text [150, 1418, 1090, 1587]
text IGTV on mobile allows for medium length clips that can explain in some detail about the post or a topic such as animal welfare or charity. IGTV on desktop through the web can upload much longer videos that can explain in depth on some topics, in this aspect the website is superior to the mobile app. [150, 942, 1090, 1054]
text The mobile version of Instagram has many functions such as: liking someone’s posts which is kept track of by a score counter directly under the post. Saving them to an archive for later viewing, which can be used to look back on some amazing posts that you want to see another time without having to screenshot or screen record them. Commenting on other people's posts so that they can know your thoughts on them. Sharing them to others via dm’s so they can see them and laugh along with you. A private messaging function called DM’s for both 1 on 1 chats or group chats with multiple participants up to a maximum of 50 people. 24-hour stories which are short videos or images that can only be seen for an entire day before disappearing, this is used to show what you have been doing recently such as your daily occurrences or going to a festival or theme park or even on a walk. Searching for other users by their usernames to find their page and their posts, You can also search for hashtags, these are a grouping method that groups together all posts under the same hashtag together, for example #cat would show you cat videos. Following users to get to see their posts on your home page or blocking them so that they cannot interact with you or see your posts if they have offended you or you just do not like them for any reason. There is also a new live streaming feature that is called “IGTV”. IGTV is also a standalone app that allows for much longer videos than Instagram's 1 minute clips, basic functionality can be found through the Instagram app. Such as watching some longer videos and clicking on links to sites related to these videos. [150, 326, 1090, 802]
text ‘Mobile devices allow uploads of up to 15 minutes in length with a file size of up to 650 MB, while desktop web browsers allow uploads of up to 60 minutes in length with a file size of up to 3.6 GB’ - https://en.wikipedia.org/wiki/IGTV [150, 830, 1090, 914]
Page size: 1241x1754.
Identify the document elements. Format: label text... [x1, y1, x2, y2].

····················

Your assignment: The response should be an exact copy of the lines from the one with "Page size: 1241x1754." through the end of the data, with no other text.

Result below:
Page size: 1241x1754.
Identify the document elements. Format: label text... [x1, y1, x2, y2].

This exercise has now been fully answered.